After a while, employees started asking what a career path was like at Zynga. If a software engineer was going to move up, what was the next step? Within a few months, Zynga prepared its career path, which involved getting people to work 20 percent of their time on future goals and to train their replacements. In the fall of 2010, Mark Pincus was still spending hours with McCreary going over the goals of each individual employee at Zynga. While Pincus was busy and could be tough, he held office hours so that people felt free to drop in on him.When Zynga has unhappy employees, Pincus gets very involved, McCreary said.

For those who felt overworked, especially at launches, Zynga tried to get relief.
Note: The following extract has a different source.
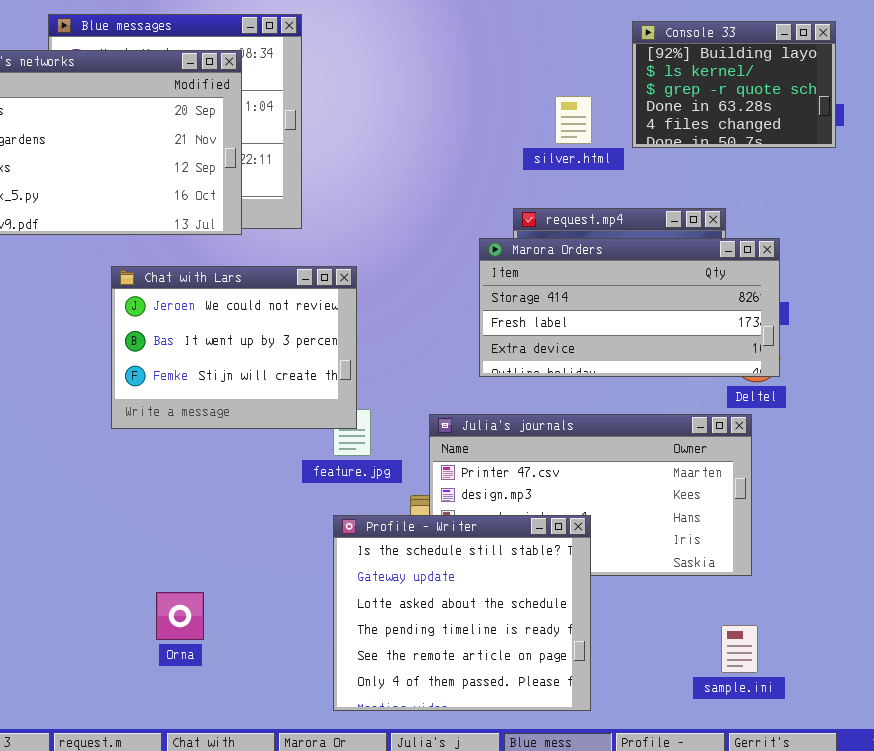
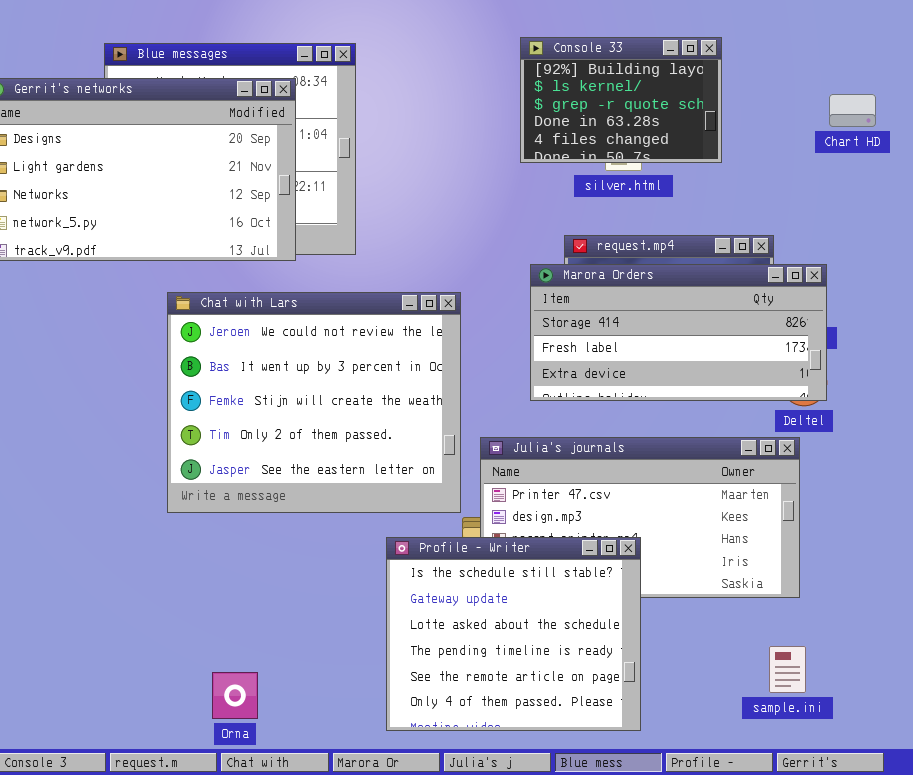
Console 33: [632,21,836,148] -> [520,37,722,163], moved
Chat with Lars: [111,266,357,429] -> [167,292,461,513], resized
Orna: [156,592,204,640] -> [212,672,258,719], moved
It could hand off work to its India office and rotate people through shifts. Later on, Zynga would reveal that 64 percent of its employees had been on board for less than a year, and 92 percent for less than two years. Many of them stayed on, though, even though Zynga was a tough company to work for, because they got lots of promotions and quarterly cash bonuses. They also saw a big payday coming in Zynga’s future, as it was getting into a good position for an initial public offering.